(Work to complete): Return the records that follow, unchanged and complete.

Excerpted records section start

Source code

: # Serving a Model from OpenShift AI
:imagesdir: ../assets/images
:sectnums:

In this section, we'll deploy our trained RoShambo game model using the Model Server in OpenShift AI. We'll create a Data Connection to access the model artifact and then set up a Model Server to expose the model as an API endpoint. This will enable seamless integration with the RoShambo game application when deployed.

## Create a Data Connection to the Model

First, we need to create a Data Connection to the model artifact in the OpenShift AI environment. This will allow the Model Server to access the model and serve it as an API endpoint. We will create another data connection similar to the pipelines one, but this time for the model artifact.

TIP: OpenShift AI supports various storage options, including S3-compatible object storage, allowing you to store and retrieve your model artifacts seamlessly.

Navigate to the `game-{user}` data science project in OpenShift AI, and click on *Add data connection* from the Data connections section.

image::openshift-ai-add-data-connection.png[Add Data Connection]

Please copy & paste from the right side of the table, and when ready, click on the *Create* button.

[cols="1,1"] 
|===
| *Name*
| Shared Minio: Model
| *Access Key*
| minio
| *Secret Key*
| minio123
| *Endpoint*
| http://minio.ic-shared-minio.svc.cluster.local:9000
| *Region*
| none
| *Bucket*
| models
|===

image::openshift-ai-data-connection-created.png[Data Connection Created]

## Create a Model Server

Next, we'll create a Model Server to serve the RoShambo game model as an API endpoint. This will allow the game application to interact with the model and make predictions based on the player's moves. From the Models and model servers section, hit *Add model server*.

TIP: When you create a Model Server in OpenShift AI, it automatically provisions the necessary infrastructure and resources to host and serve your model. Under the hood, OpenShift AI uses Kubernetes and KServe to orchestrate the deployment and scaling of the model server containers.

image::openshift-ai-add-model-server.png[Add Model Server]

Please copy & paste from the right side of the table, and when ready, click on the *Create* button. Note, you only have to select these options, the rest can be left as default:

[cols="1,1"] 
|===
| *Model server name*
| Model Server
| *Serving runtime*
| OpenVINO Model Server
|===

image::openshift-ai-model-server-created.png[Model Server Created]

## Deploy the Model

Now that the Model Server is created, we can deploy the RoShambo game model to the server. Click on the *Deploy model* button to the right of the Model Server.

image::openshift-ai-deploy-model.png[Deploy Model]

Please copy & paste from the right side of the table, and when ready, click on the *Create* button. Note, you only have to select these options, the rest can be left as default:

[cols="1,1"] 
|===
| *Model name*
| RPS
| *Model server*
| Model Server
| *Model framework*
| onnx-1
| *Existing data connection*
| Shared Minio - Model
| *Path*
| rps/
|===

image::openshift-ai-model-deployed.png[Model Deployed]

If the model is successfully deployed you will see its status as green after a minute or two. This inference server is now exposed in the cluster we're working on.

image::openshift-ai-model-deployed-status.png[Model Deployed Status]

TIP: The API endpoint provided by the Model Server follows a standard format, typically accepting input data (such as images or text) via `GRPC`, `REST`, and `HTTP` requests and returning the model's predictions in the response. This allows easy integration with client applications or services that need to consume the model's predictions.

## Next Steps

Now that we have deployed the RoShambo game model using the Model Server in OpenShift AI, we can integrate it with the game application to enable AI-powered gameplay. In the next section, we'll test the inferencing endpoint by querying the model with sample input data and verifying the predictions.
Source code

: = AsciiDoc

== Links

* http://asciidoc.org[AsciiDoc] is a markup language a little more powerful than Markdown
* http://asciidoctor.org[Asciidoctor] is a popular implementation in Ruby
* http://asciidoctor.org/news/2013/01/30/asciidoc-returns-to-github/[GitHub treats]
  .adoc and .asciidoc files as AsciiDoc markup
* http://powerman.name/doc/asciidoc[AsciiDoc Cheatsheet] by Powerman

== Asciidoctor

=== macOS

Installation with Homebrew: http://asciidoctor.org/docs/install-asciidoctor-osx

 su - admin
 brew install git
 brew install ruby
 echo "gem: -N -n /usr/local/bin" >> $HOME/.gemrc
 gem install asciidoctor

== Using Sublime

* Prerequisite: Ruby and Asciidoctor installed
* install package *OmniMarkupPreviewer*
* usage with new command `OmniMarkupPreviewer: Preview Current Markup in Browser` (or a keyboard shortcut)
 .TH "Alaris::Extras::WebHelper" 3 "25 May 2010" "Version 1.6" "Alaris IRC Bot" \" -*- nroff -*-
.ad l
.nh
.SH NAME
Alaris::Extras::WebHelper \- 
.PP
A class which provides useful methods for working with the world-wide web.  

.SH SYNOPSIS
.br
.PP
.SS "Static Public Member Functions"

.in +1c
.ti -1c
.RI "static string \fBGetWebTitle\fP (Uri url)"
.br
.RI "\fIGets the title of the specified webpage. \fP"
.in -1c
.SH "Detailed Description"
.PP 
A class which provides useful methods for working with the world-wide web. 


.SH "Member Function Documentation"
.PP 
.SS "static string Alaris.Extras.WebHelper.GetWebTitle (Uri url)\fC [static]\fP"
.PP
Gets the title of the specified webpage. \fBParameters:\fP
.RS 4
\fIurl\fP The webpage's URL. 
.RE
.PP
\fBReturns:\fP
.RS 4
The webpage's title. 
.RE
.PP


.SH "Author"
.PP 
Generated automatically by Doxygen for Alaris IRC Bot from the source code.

Excerpted records section end

(Written answer):
Source code

: # Serving a Model from OpenShift AI
:imagesdir: ../assets/images
:sectnums:

In this section, we'll deploy our trained RoShambo game model using the Model Server in OpenShift AI. We'll create a Data Connection to access the model artifact and then set up a Model Server to expose the model as an API endpoint. This will enable seamless integration with the RoShambo game application when deployed.

## Create a Data Connection to the Model

First, we need to create a Data Connection to the model artifact in the OpenShift AI environment. This will allow the Model Server to access the model and serve it as an API endpoint. We will create another data connection similar to the pipelines one, but this time for the model artifact.

TIP: OpenShift AI supports various storage options, including S3-compatible object storage, allowing you to store and retrieve your model artifacts seamlessly.

Navigate to the `game-{user}` data science project in OpenShift AI, and click on *Add data connection* from the Data connections section.

image::openshift-ai-add-data-connection.png[Add Data Connection]

Please copy & paste from the right side of the table, and when ready, click on the *Create* button.

[cols="1,1"] 
|===
| *Name*
| Shared Minio: Model
| *Access Key*
| minio
| *Secret Key*
| minio123
| *Endpoint*
| http://minio.ic-shared-minio.svc.cluster.local:9000
| *Region*
| none
| *Bucket*
| models
|===

image::openshift-ai-data-connection-created.png[Data Connection Created]

## Create a Model Server

Next, we'll create a Model Server to serve the RoShambo game model as an API endpoint. This will allow the game application to interact with the model and make predictions based on the player's moves. From the Models and model servers section, hit *Add model server*.

TIP: When you create a Model Server in OpenShift AI, it automatically provisions the necessary infrastructure and resources to host and serve your model. Under the hood, OpenShift AI uses Kubernetes and KServe to orchestrate the deployment and scaling of the model server containers.

image::openshift-ai-add-model-server.png[Add Model Server]

Please copy & paste from the right side of the table, and when ready, click on the *Create* button. Note, you only have to select these options, the rest can be left as default:

[cols="1,1"] 
|===
| *Model server name*
| Model Server
| *Serving runtime*
| OpenVINO Model Server
|===

image::openshift-ai-model-server-created.png[Model Server Created]

## Deploy the Model

Now that the Model Server is created, we can deploy the RoShambo game model to the server. Click on the *Deploy model* button to the right of the Model Server.

image::openshift-ai-deploy-model.png[Deploy Model]

Please copy & paste from the right side of the table, and when ready, click on the *Create* button. Note, you only have to select these options, the rest can be left as default:

[cols="1,1"] 
|===
| *Model name*
| RPS
| *Model server*
| Model Server
| *Model framework*
| onnx-1
| *Existing data connection*
| Shared Minio - Model
| *Path*
| rps/
|===

image::openshift-ai-model-deployed.png[Model Deployed]

If the model is successfully deployed you will see its status as green after a minute or two. This inference server is now exposed in the cluster we're working on.

image::openshift-ai-model-deployed-status.png[Model Deployed Status]

TIP: The API endpoint provided by the Model Server follows a standard format, typically accepting input data (such as images or text) via `GRPC`, `REST`, and `HTTP` requests and returning the model's predictions in the response. This allows easy integration with client applications or services that need to consume the model's predictions.

## Next Steps

Now that we have deployed the RoShambo game model using the Model Server in OpenShift AI, we can integrate it with the game application to enable AI-powered gameplay. In the next section, we'll test the inferencing endpoint by querying the model with sample input data and verifying the predictions.
Source code

: = AsciiDoc

== Links

* http://asciidoc.org[AsciiDoc] is a markup language a little more powerful than Markdown
* http://asciidoctor.org[Asciidoctor] is a popular implementation in Ruby
* http://asciidoctor.org/news/2013/01/30/asciidoc-returns-to-github/[GitHub treats]
  .adoc and .asciidoc files as AsciiDoc markup
* http://powerman.name/doc/asciidoc[AsciiDoc Cheatsheet] by Powerman

== Asciidoctor

=== macOS

Installation with Homebrew: http://asciidoctor.org/docs/install-asciidoctor-osx

 su - admin
 brew install git
 brew install ruby
 echo "gem: -N -n /usr/local/bin" >> $HOME/.gemrc
 gem install asciidoctor

== Using Sublime

* Prerequisite: Ruby and Asciidoctor installed
* install package *OmniMarkupPreviewer*
* usage with new command `OmniMarkupPreviewer: Preview Current Markup in Browser` (or a keyboard shortcut)
 .TH "Alaris::Extras::WebHelper" 3 "25 May 2010" "Version 1.6" "Alaris IRC Bot" \" -*- nroff -*-
.ad l
.nh
.SH NAME
Alaris::Extras::WebHelper \- 
.PP
A class which provides useful methods for working with the world-wide web.  

.SH SYNOPSIS
.br
.PP
.SS "Static Public Member Functions"

.in +1c
.ti -1c
.RI "static string \fBGetWebTitle\fP (Uri url)"
.br
.RI "\fIGets the title of the specified webpage. \fP"
.in -1c
.SH "Detailed Description"
.PP 
A class which provides useful methods for working with the world-wide web. 


.SH "Member Function Documentation"
.PP 
.SS "static string Alaris.Extras.WebHelper.GetWebTitle (Uri url)\fC [static]\fP"
.PP
Gets the title of the specified webpage. \fBParameters:\fP
.RS 4
\fIurl\fP The webpage's URL. 
.RE
.PP
\fBReturns:\fP
.RS 4
The webpage's title. 
.RE
.PP


.SH "Author"
.PP 
Generated automatically by Doxygen for Alaris IRC Bot from the source code.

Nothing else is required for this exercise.